Bien-être

Être enceinte après l’anorexie

Être enceinte après avoir vaincu un trouble du comportement alimentaire est une chose merveilleuse et troublante à la fois. Tous les jours, ça me replonge dans mes souvenirs et me rappelle le grand bout de chemin que j’ai fait, puis celui qu’il nous reste à parcourir.

Je dis « nous » parce que si mon poids était une obsession pour moi dans le passé, j’ai l’impression qu’il devient celui des autres aujourd’hui. Depuis qu’une petite personne pousse dans mon ventre, mon corps est examiné et jugé sans retenue ni censure. Tout le monde se donne le droit de commenter mon poids parce que je suis enceinte, et ce, partout.

On me parle de ma bedaine, de sa forme et de sa grosseur, on me dit de faire attention à ne pas trop me « gâter » parce que « c’est moins drôle après l’accouchement », on me dit que je devrais prendre plus de poids, on me dit que je devrais manger plus ou manger moins, on me dit de m’entraîner, on me dit de me reposer, on me dit que je suis plus belle depuis que je suis plus ronde, on me dit à la blague (ou pas) que bientôt je vais être grosse, on me dit que j’ai changé, on me dit que j’ai l’air fatiguée, on me dit ça, on ne me dit rien.

Je ne parle pas ici de ma famille ou de mes amies qui, avec beaucoup d’amour, admirent la place que prend mon enfant dans mon ventre. Ça, c’est beau et c’est grand. Je ne parle pas non plus des gens dans la rue qui me regardent et me voient pour ce que je suis. Ça aussi c’est beau.

Je parle plutôt de ces commentaires superflus qu’on se permet de passer à voix haute parce que porter la vie rime avec grossir.

J’aurais imaginé qu’on me regarde plus souvent les yeux que le nombril à l’annonce de ma grossesse parce qu’honnêtement, la santé de mon enfant dépend beaucoup plus de mon état psychologique que de la grosseur de mon ventre. Et c’est comme ça pour tout le monde.

J’aurais imaginé qu’on me demande plus souvent comment mon mari va dans tout ça, plutôt que de me demander si j’ai des rages de bouffe étranges.

Et ceux qui lisent ces quelques lignes et qui me trouvent lourde se demandent probablement si c’est vraiment nécessaire de toujours se parler en profondeur et d’aller au fond des choses pour qu’une femme enceinte se sente bien, et je leur réponds que non. Cela dit, j’ajouterais qu’il est préférable de se taire plutôt que de parler pour ne rien dire.

Heureusement, pour en revenir à moi-même, je me sens solide comme jamais. J’entends les gens me passer des commentaires, mais je ne les écoute pas parce que la seule chose à laquelle je pense, c’est à la chance que j’ai de pouvoir porter un enfant, et ce, malgré tout ce que j’ai fait subir à mon corps, malgré ces longs mois à ne pas avoir de menstruations tellement j’étais faible, malgré ces années à ne pas être psychologiquement apte à fonder une famille.

J’aimerais pouvoir leur expliquer à quel point leurs commentaires sont futiles, mais ce serait lourd, alors je me détache, et ça se passe relativement bien pour moi.

Par contre, je sais que ce n’est pas le cas pour toutes les femmes.
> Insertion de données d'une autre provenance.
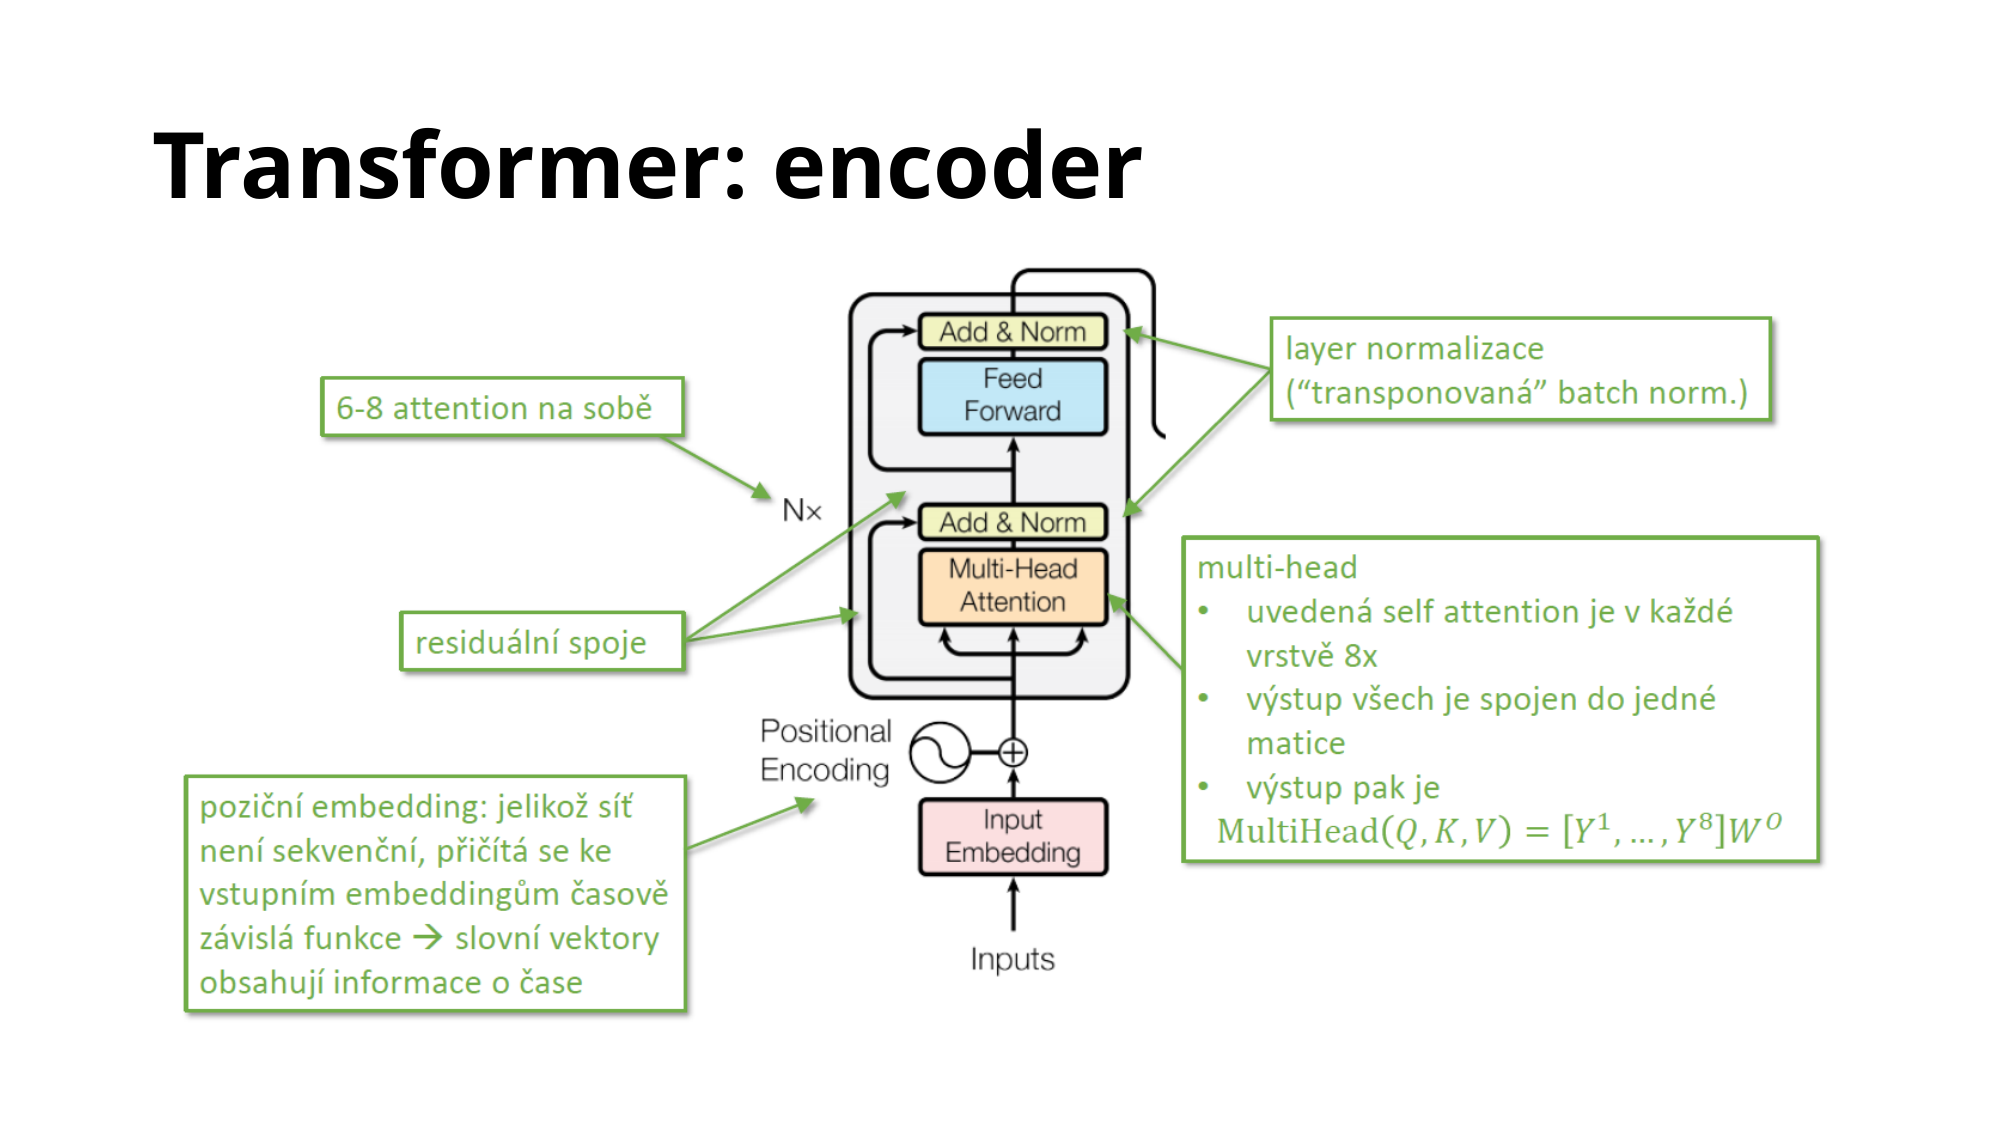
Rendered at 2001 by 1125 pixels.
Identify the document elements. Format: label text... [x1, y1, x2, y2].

title Transformer: encoder [137, 59, 1863, 278]
picture [161, 235, 1839, 1027]
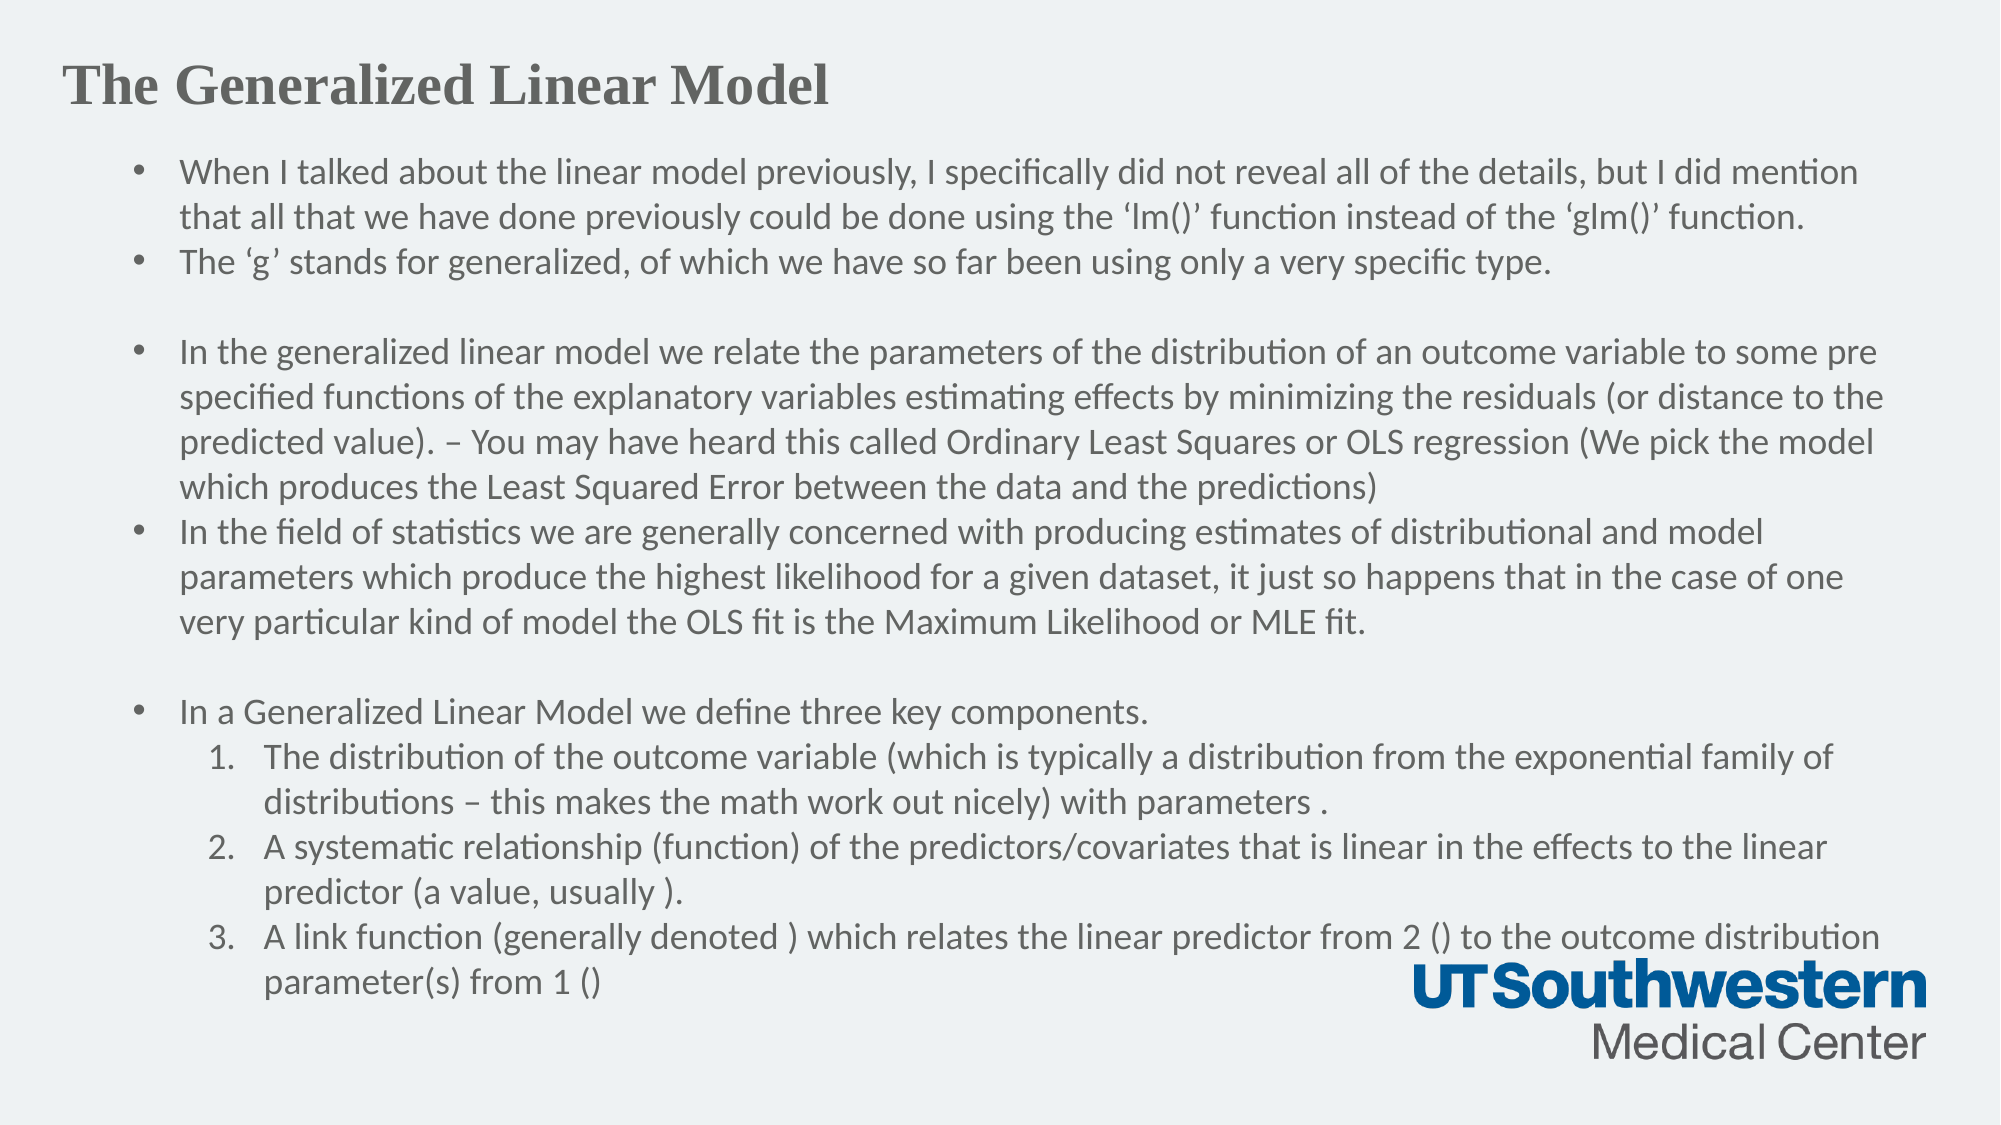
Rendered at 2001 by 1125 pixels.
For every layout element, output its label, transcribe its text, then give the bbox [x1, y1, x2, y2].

text_box The Generalized Linear Model [48, 46, 1977, 155]
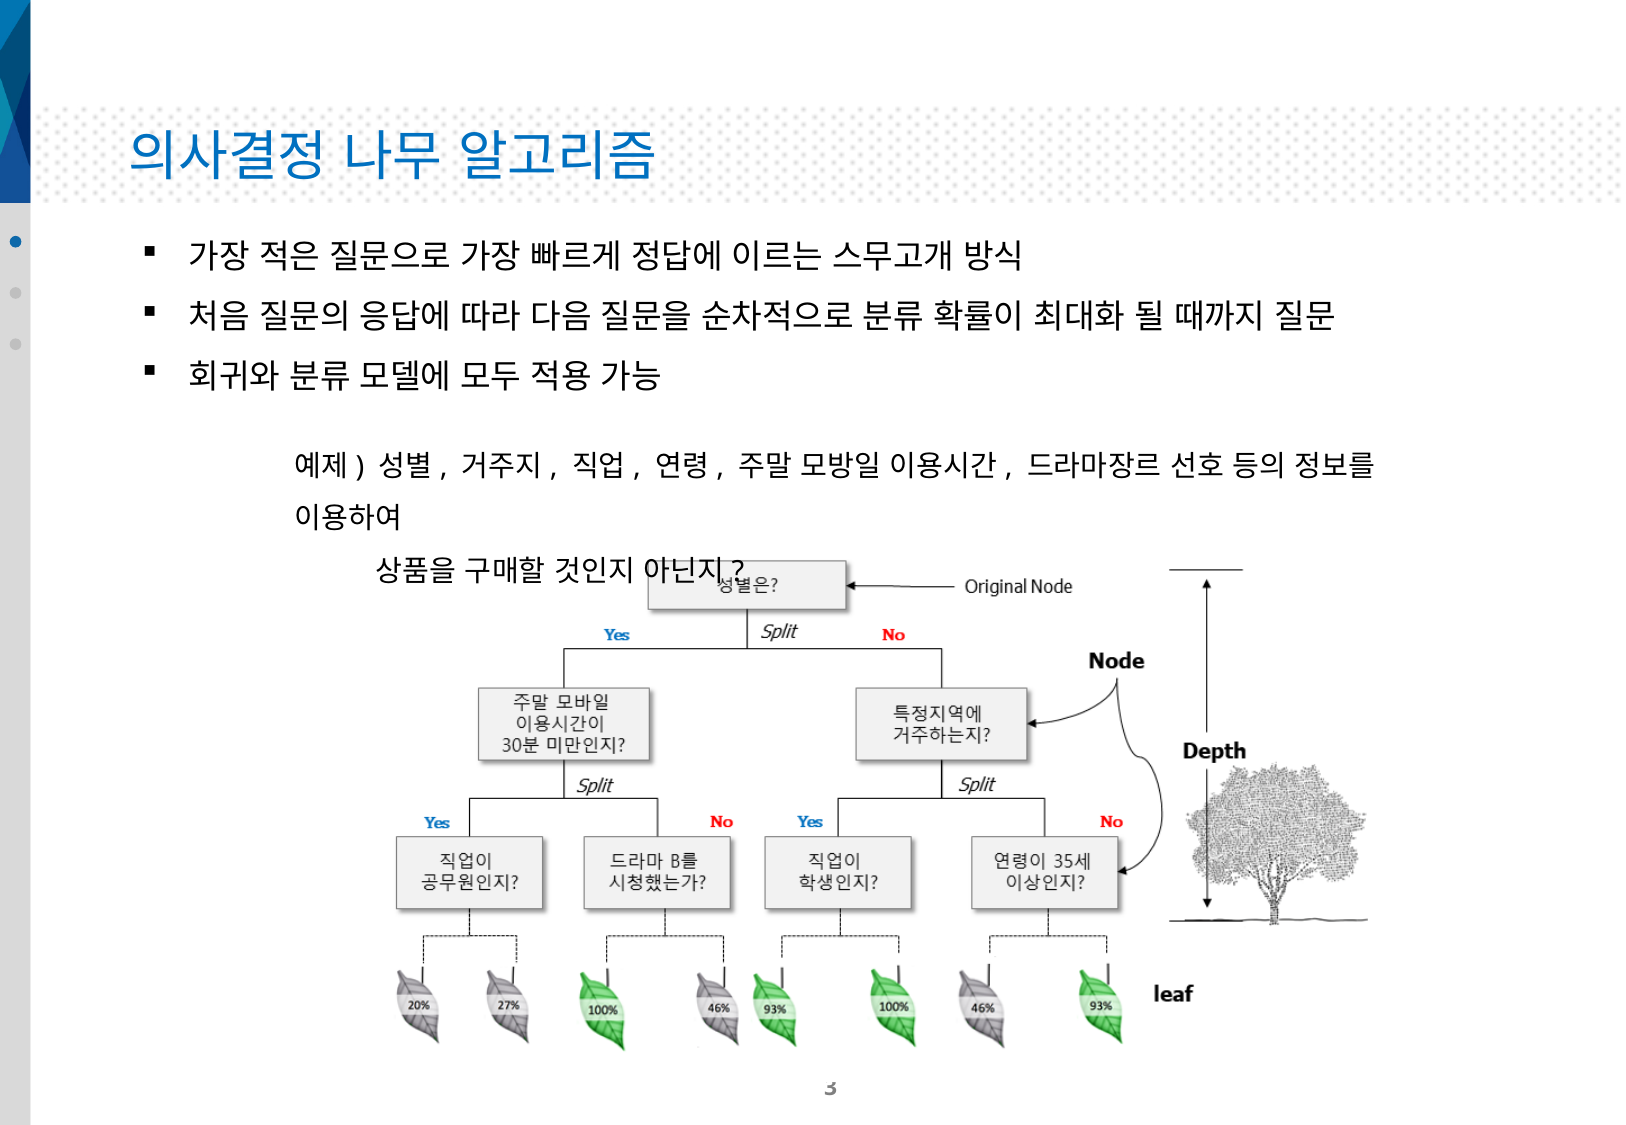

Je sais maintenant que la pression extérieure et le regard des gens sont si forts durant la grossesse (et je n’imagine pas après) que les problèmes et les angoisses sont susceptibles de refaire surface facilement. Et ça me fait quelque chose pour toutes celles qui sont un peu plus vulnérables et dont l’attention est détournée de l’essentiel.

Alors, je m’adresse à vous directement. Peu importe que vous ayez à faire face à des commentaires mesquins ou tout simplement à des gens naïfs et maladroits sans pour autant être mal intentionnés (parce que ça arrive souvent), n’oubliez surtout pas que la seule chose qui compte, c’est votre santé et celle de votre bébé.

Mangez à votre faim et de manière équilibrée (dans mon langage, ça veut dire de porter une attention particulière à votre santé, mais aussi de vous gâter). Mettez vos limites. Refusez des invitations quand vous vous sentez fatiguée. Dites-le quand vous n’avez pas envie de vous faire toucher le ventre. Consultez si jamais vous en avez besoin. Parlez à votre conjoint autant que possible parce que vous représentez probablement la seule chose concrète qui puisse l’aider à réaliser qu’il deviendra père. Et ne m’écoutez pas, si jamais ce que je dis ne résonne pas pour vous.

Écoutez-vous, votre bébé, et votre chum.